Getting Through Trauma

April 4, 2016 will always have a mark on my life as if it was asterisked in a hall of fame.

Although I had gotten a botched haircut, marred by a bald spot with a hurt ego to match, I was still pretty hopeful about the day. That hope would shatter to pain and regret, eventually spinning me into a depression of depths I had never felt before. An ex-lover, whom I had been with on and off for close to three years, took advantage of me and at the time took all my control and power. I felt full of shame, thinking that while I had everything in my power to stop it, I chose not to. I languished in these thoughts for close to three weeks, even as I began my therapy and started my mental health recovery.

As the summer approached, my outlook on the situation began to change. I was starting to see the flaws in the relationship and in myself. I reflected on how trying to please suitors was hurting me and in turn causing my depression and anxiety to worsen and lead me to a state of duress. As June approached, I started to focus on myself, realizing that not only is it not a selfish act, but a healthy and positive move.

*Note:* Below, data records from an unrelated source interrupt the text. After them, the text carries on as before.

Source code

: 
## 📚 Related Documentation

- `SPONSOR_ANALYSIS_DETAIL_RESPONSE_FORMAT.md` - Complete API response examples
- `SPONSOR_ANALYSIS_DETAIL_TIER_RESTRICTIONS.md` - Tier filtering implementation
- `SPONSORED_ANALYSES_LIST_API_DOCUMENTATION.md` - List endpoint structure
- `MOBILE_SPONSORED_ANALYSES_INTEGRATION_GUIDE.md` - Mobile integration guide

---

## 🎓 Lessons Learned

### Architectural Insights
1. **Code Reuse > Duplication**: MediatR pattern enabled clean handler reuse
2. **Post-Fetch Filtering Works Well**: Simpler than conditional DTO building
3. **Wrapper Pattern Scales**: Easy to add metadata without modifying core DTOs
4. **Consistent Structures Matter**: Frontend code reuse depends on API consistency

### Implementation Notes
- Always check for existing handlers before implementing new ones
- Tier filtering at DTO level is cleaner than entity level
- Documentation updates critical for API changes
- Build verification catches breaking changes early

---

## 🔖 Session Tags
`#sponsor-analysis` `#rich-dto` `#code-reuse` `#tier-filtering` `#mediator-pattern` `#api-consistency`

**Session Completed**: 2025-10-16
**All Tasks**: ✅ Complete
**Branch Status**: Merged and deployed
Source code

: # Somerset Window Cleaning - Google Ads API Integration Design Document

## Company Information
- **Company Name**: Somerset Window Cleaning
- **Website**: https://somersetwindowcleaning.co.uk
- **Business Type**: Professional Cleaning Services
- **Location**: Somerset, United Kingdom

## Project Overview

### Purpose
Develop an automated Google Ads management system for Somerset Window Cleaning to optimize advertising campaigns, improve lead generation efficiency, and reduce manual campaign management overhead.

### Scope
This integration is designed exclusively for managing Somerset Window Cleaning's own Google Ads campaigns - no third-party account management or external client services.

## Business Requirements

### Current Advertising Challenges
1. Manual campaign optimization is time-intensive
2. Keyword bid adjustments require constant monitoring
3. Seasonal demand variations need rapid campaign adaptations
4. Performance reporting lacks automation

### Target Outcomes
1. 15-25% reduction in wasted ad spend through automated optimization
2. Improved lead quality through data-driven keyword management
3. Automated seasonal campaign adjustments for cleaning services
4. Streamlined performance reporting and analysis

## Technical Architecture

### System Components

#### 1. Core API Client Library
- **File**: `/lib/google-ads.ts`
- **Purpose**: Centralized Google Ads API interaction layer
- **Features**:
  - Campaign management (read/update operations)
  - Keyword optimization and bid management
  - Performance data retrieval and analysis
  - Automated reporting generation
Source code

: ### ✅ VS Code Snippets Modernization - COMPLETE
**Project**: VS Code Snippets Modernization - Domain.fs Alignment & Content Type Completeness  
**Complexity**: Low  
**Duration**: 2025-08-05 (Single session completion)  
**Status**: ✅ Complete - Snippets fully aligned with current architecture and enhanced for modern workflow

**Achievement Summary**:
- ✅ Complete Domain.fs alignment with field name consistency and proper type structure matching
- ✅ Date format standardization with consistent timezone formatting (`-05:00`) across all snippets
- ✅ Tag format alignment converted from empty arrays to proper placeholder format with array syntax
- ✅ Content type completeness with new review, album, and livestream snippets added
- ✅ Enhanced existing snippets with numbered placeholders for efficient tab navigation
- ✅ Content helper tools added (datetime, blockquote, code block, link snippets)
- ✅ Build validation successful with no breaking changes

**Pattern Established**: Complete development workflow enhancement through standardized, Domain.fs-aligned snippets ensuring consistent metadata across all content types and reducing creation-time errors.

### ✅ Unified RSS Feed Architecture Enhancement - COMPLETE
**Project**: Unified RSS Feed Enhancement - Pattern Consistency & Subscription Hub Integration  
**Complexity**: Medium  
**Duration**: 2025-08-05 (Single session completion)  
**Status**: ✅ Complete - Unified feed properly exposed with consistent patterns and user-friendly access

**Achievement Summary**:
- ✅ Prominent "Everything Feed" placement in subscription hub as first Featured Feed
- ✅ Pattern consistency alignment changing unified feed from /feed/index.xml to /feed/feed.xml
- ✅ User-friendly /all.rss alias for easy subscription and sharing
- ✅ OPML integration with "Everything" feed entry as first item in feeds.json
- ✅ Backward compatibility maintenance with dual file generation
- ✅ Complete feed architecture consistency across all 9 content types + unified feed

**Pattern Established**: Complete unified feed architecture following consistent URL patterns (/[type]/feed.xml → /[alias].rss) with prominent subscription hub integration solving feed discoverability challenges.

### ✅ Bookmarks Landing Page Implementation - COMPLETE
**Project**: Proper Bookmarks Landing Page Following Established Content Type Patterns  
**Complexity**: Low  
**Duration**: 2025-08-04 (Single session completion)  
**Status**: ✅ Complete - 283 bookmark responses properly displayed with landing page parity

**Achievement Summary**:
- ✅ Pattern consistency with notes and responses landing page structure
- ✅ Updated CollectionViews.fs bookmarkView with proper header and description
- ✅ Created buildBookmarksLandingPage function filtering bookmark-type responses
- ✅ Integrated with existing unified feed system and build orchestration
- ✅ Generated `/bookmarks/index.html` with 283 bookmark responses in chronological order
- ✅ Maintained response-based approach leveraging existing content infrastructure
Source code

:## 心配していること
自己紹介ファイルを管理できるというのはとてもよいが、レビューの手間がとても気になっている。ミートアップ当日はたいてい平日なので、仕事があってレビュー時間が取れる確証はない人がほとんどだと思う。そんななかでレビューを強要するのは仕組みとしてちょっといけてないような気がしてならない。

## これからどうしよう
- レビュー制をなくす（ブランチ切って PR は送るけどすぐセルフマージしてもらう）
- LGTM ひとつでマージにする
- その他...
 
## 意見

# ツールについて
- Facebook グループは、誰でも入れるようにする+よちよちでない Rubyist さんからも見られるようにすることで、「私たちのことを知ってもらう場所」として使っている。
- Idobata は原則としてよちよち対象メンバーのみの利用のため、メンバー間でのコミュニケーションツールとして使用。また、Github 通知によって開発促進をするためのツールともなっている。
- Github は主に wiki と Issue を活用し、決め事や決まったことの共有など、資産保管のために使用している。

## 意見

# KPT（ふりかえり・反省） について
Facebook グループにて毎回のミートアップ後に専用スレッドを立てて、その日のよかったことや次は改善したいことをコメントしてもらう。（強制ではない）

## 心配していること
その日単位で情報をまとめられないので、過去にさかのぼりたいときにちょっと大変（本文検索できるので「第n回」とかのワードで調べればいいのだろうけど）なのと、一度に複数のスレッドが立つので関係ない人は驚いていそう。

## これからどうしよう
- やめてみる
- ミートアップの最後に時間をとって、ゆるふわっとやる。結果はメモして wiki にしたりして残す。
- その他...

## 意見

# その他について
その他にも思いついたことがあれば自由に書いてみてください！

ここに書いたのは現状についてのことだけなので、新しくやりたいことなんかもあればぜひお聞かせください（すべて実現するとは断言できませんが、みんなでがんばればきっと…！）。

I traveled out of the state for two weeks and, as my therapist called it, took a break from the world around me. During these two weeks, I tried new experiences and met all kinds of people. I cut myself off from social media and only posted vacation photos. I changed my diet to a mix of fruits and water, with minimal sugar and a generous amount of alcohol. I used my vacation to escape from my woes and find myself as a now 21-year-old. I was learning more about how I had changed in the three years during my relationship and worsening depression.

I came back in August refreshed and renewed. In a sense, I had an Eat, Pray, Love moment and I was finally back to being happy, which was also due in part to Zoloft. I left my mall job for steadier work with higher pay.

A month later, I was laid off. I was blindsided, never having thought I’d lose my job soon after leaving another. I was finding myself back in my depression, sleeping all day and skipping classes, ignoring assignments and emails, withdrawing from social activities and drinking more. I saw this behavior and chose to ignore it, thinking that it would pass. Concurrently, I also began a tryst with a new friend, whom I began to have strong feelings for. I knew he didn’t feel the same, but I was in so deep that I couldn’t help but watch myself drive into a wall. I didn’t quite understand how my life began to crumble once more with no warning signs.

January came around and I brought my feeling toward my new friend to a physical level, which strengthened my feelings and brought me into a bigger cloud of uncertainty and confusion. My frequency of drinking had reached a height of four to five days a week.

I was constantly looking for the numbing agent and social lubricant to manage the dysfunction in my life.

My new friend started to notice that my behavior had changed, turning from a positive and bubbly individual, to someone who just wasn’t present most of the time. Once we had our falling out, spurred from this change, I once again started to think introspectively. I fell into music, which had been absent in my life for quite some time. I refocused myself on school and work, now working diligently at both, and began to repair my friendships and academic relationships. And I pulled myself together and brought my life back to me, as well as withdrawing from heavy drinking.

I share all of this to say that life comes at you fast. It’s important to take time and refocus on mental health and yourself. Using substances and people for escape is not a way to begin your new self-discovery journey nor is it productive to your healing process. Trauma is painful and excruciatingly difficult but it also allows you to grow and jumpstart the process to finding who you truly are and helping yourself.

Sometimes pain can be beautiful, and that makes life worth living.